Is there a way to gain more intuition about why this approach fails sometimes and how metric spaces in general look like where it doesn't? Are there homeomorphisms $f:[0,\infty)\to(0,1]$ such that $A_{ij}:=f(d(i,j))$ is positive semidefinite for all metric spaces? Is there a special reason to use the squared or non-squared exponential kernel in Gaussian processes or are there some 'naturally occuring' processes, which give rise to these covariance matrices?

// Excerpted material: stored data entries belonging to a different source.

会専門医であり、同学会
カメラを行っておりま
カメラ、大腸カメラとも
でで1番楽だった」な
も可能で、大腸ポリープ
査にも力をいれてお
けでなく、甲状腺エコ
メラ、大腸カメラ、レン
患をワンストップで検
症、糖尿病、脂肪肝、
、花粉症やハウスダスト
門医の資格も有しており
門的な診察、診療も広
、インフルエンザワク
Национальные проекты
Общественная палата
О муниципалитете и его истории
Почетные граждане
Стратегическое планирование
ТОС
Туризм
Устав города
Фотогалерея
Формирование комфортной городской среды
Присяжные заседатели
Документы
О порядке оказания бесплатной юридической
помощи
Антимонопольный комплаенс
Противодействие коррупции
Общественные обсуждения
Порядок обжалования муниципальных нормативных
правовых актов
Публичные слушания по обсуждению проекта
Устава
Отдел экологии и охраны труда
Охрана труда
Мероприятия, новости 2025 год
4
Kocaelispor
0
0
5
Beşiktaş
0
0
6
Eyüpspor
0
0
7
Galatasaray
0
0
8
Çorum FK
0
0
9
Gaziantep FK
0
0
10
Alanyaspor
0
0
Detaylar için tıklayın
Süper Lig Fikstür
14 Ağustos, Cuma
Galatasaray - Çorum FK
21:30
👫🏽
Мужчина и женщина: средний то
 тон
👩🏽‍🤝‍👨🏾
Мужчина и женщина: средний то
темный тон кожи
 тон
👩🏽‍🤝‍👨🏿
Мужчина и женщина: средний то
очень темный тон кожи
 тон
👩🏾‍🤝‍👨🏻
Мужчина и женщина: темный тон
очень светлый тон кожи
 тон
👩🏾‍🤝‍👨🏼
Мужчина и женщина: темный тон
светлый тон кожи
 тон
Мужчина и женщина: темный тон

[EDIT] When I look at samples from Gaussian processes on $\mathbf{R}$ with squared resp. non-squared exponential kernel, they look smooth resp. continuous but very non-smooth, and it makes somehow sense that the squared exponential kernel does not work with the $1$-norm on $\mathbf{R}^2$, since this would give rise to a process that looks smooth along the horizontals and verticals, but very non-smooth along the diagonals.
Somehow I have the idea that positive semidefiniteness of a symmetric matrix with non-negative entries and ones on the diagonal means that I cannot weave positive and negative weights too closely together. If v is some non-zero weights vector, then $\sum_i\text{sign}(v_i)A_{ij} v_j$ denotes how strongly the node $i$ is 'influenced' by nodes of opposite sign, a positive value means that the total incluence does not outweigh the value of $i$. This sum is then weighted by $|v_i|$, so that we care more about nodes with large weights being outweighted by their surroundings. Does that make any sense? I cannot bring this together with covariance though.